把下方关于 ELK Stack 部署的原文完整打印出来，一字不改。

*练习原文:*
>>

ELK Stack 部署（Docker Compose 方式）

# docker-compose.yml
# ELK Stack 8.x 部署配置

version: '3.8'

services:
  # Elasticsearch
  elasticsearch:
    image: docker.elastic.co/elasticsearch/elasticsearch:8.12.2
    container_name: elasticsearch
    environment:
      - node.name=es01
      - cluster.name=nginx-logs
      - discovery.type=single-node
      - bootstrap.memory_lock=true
      - xpack.security.enabled=true
      - xpack.security.enrollment.enabled=true
      - ELASTIC_PASSWORD=YourStrongPassword123!
      - "ES_JAVA_OPTS=-Xms4g -Xmx4g"
    ulimits:
      memlock:
        soft: -1
        hard: -1
      nofile:
        soft: 65536
        hard: 65536
    volumes:
      - elasticsearch_data:/usr/share/elasticsearch/data
    ports:
      - "9200:9200"
    networks:
      - elk
    healthcheck:
      test: ["CMD-SHELL", "curl -s --cacert /usr/share/elasticsearch/config/certs/http_ca.crt https://localhost:9200 | grep -q 'cluster_name'"]
      interval: 30s
      timeout: 10s
      retries: 5

  # Logstash
  logstash:
    image: docker.elastic.co/logstash/logstash:8.12.2
    container_name: logstash
    environment:
      - "LS_JAVA_OPTS=-Xms2g -Xmx2g"

<<

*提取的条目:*
>>

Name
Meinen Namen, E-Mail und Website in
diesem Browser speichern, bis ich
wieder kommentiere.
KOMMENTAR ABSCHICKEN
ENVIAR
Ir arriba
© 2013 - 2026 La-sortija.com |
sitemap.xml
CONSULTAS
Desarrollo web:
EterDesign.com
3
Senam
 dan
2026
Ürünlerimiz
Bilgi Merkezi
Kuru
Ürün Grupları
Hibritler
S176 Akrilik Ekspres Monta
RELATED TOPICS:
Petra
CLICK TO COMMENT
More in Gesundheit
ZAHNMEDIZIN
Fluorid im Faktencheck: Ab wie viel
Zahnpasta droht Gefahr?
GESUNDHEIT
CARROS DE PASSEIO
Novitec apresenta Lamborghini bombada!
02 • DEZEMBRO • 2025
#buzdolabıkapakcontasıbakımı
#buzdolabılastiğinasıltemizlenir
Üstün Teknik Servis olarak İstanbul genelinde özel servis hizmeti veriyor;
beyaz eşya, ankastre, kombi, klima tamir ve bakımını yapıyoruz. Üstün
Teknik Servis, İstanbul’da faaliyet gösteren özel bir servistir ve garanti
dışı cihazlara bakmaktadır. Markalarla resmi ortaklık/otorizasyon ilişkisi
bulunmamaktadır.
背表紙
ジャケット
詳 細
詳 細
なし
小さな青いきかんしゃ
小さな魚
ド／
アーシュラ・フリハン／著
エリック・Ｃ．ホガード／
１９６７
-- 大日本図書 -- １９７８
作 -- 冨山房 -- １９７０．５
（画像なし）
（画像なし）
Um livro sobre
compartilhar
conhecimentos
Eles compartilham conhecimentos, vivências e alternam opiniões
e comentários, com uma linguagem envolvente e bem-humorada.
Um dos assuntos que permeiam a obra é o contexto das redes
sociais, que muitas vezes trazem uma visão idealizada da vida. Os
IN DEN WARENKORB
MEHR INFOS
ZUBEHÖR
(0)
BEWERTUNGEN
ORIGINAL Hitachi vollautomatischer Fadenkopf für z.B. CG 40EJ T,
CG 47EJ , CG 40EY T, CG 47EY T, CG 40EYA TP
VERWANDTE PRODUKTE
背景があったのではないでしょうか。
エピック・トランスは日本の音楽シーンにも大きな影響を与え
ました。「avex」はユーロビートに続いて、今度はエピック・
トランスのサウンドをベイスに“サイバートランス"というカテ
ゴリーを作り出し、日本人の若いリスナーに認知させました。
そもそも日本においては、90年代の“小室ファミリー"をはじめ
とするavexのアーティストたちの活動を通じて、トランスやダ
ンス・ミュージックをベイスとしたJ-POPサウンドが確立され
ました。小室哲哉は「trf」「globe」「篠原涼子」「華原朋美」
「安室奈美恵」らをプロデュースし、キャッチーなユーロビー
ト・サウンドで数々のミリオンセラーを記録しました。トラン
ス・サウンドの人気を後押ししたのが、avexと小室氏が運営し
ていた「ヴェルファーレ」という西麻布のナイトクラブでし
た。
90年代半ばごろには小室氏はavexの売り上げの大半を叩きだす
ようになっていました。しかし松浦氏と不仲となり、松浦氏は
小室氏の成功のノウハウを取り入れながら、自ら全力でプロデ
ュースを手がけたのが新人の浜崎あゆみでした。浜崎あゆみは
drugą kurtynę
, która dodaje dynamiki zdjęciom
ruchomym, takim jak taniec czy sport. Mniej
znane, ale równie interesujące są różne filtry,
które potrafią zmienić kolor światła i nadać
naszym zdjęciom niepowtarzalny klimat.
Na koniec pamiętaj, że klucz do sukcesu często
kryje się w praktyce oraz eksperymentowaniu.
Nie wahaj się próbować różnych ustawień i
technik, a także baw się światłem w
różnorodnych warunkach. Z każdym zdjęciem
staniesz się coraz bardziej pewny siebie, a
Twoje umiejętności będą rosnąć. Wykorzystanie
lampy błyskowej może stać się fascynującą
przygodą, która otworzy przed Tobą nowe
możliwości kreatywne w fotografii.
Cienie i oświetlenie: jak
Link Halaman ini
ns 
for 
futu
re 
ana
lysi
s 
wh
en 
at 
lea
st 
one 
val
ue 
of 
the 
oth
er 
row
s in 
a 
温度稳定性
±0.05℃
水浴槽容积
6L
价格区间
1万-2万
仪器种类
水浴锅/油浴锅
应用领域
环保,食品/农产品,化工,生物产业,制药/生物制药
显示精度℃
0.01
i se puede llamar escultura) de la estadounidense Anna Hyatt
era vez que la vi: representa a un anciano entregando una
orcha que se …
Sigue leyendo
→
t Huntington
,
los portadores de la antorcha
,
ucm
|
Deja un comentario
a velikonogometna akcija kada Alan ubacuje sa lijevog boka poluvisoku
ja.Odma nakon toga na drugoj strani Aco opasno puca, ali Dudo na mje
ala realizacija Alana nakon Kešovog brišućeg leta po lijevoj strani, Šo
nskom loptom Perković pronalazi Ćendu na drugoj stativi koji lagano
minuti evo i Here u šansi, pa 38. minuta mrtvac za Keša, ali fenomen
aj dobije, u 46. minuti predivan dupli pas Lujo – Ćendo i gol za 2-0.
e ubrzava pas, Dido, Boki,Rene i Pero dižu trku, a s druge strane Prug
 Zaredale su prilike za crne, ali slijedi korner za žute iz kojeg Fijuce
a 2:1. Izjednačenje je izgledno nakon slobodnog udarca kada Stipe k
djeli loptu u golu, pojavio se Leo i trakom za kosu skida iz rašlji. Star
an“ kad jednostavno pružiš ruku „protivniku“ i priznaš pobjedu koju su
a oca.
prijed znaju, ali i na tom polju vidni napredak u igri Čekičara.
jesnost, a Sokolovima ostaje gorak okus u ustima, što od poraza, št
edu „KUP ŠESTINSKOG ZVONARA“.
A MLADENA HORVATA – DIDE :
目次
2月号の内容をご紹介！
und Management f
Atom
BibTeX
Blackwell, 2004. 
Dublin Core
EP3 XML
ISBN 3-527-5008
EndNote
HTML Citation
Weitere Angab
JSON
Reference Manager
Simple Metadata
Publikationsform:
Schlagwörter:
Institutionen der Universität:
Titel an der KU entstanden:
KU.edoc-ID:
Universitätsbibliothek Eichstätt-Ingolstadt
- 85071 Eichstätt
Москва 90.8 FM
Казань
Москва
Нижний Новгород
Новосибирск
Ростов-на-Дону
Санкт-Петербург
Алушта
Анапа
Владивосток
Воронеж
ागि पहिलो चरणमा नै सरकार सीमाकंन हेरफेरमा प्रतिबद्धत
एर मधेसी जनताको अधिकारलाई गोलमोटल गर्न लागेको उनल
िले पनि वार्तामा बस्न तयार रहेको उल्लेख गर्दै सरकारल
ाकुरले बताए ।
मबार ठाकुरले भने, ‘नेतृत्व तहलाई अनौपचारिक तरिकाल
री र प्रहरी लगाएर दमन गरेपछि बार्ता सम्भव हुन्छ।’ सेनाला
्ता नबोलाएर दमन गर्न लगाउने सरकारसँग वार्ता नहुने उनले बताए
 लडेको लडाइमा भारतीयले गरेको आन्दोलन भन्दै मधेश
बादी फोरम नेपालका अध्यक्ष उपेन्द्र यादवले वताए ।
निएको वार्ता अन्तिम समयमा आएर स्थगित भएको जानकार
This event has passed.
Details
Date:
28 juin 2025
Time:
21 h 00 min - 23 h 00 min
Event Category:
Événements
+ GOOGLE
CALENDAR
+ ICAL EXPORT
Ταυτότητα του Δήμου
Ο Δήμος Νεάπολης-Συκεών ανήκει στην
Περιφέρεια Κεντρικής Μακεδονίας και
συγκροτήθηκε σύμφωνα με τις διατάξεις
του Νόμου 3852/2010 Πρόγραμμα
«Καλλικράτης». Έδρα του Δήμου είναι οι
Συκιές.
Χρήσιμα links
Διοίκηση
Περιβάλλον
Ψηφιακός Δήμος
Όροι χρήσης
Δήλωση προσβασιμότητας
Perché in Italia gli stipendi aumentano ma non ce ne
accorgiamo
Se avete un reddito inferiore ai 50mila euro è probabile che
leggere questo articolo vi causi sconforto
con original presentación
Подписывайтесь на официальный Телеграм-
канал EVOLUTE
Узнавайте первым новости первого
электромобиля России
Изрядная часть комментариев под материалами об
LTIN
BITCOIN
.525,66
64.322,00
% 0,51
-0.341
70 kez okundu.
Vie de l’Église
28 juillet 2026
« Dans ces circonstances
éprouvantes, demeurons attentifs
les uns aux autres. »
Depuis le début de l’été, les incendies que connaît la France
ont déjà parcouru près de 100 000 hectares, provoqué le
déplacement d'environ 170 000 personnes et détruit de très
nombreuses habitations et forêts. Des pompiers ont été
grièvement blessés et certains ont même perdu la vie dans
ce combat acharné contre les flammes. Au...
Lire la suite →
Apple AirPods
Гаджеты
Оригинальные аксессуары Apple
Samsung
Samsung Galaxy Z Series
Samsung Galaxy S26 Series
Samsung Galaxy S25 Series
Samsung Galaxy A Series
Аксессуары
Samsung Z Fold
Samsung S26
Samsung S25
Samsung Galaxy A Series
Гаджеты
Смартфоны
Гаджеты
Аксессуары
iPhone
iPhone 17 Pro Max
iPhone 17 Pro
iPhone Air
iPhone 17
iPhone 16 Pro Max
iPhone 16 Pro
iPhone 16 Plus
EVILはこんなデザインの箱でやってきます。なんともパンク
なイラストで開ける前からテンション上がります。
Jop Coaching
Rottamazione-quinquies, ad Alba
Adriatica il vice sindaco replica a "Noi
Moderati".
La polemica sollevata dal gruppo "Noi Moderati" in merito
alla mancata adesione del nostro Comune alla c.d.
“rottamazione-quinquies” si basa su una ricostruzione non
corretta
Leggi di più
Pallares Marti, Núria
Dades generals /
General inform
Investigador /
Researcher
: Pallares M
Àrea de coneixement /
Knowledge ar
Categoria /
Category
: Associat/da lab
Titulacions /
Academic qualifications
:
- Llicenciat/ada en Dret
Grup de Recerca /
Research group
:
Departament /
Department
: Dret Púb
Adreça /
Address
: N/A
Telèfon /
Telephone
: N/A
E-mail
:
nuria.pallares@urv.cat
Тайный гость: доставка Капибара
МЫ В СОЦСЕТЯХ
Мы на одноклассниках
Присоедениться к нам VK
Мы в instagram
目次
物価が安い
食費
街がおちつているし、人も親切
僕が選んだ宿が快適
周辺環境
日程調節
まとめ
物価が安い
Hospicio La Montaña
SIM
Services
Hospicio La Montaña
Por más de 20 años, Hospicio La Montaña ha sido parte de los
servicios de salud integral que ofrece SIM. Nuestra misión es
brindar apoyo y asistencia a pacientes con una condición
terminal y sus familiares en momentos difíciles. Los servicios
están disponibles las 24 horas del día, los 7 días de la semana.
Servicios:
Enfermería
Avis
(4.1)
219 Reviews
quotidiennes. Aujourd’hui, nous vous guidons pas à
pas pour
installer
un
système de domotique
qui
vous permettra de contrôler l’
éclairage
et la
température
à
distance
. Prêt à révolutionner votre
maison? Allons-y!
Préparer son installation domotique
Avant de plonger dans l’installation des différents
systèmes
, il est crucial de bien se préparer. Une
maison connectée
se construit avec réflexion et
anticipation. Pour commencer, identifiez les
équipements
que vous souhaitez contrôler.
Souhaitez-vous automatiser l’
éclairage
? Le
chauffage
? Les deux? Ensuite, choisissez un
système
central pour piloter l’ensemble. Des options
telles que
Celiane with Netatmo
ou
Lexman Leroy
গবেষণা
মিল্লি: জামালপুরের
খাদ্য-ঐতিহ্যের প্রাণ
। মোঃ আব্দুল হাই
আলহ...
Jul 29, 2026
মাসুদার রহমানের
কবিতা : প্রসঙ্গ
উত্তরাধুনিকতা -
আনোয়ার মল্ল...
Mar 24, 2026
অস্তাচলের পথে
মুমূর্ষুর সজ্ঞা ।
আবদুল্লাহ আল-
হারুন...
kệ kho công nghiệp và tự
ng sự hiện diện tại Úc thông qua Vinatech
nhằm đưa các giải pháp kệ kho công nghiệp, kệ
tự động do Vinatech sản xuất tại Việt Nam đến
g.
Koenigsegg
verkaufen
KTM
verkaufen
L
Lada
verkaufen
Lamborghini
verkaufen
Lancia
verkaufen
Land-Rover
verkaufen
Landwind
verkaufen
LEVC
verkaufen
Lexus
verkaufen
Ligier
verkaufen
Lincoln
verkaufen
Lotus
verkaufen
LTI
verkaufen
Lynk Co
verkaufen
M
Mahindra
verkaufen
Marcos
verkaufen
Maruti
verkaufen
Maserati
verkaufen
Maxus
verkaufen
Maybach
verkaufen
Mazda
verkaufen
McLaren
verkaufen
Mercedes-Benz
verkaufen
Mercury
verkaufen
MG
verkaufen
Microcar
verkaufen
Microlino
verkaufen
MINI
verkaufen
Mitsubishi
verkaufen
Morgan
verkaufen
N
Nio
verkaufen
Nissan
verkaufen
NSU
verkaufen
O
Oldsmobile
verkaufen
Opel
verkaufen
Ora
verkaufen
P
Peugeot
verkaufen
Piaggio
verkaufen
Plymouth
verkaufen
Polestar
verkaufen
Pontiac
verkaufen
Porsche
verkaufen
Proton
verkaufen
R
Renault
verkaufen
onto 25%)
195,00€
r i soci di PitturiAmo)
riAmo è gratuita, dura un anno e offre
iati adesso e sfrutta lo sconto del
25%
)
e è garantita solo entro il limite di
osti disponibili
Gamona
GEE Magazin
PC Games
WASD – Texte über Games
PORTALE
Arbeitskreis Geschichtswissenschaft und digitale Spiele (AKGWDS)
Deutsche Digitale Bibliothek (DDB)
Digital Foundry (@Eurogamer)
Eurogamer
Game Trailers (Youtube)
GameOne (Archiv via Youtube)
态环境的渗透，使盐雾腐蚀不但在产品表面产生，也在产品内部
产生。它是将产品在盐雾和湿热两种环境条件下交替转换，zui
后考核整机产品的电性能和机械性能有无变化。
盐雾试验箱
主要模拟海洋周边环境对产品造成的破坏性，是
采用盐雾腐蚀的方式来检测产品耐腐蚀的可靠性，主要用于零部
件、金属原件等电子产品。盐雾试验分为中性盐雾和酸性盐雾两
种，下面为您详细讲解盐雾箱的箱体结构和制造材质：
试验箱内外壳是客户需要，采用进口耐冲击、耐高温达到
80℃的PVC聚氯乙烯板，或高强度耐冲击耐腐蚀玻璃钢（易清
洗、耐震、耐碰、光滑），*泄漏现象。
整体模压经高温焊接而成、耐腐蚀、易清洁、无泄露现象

<<

*参考答案:*
ELK Stack 部署（Docker Compose 方式）

# docker-compose.yml
# ELK Stack 8.x 部署配置

version: '3.8'

services:
  # Elasticsearch
  elasticsearch:
    image: docker.elastic.co/elasticsearch/elasticsearch:8.12.2
    container_name: elasticsearch
    environment:
      - node.name=es01
      - cluster.name=nginx-logs
      - discovery.type=single-node
      - bootstrap.memory_lock=true
      - xpack.security.enabled=true
      - xpack.security.enrollment.enabled=true
      - ELASTIC_PASSWORD=YourStrongPassword123!
      - "ES_JAVA_OPTS=-Xms4g -Xmx4g"
    ulimits:
      memlock:
        soft: -1
        hard: -1
      nofile:
        soft: 65536
        hard: 65536
    volumes:
      - elasticsearch_data:/usr/share/elasticsearch/data
    ports:
      - "9200:9200"
    networks:
      - elk
    healthcheck:
      test: ["CMD-SHELL", "curl -s --cacert /usr/share/elasticsearch/config/certs/http_ca.crt https://localhost:9200 | grep -q 'cluster_name'"]
      interval: 30s
      timeout: 10s
      retries: 5

  # Logstash
  logstash:
    image: docker.elastic.co/logstash/logstash:8.12.2
    container_name: logstash
    environment:
      - "LS_JAVA_OPTS=-Xms2g -Xmx2g"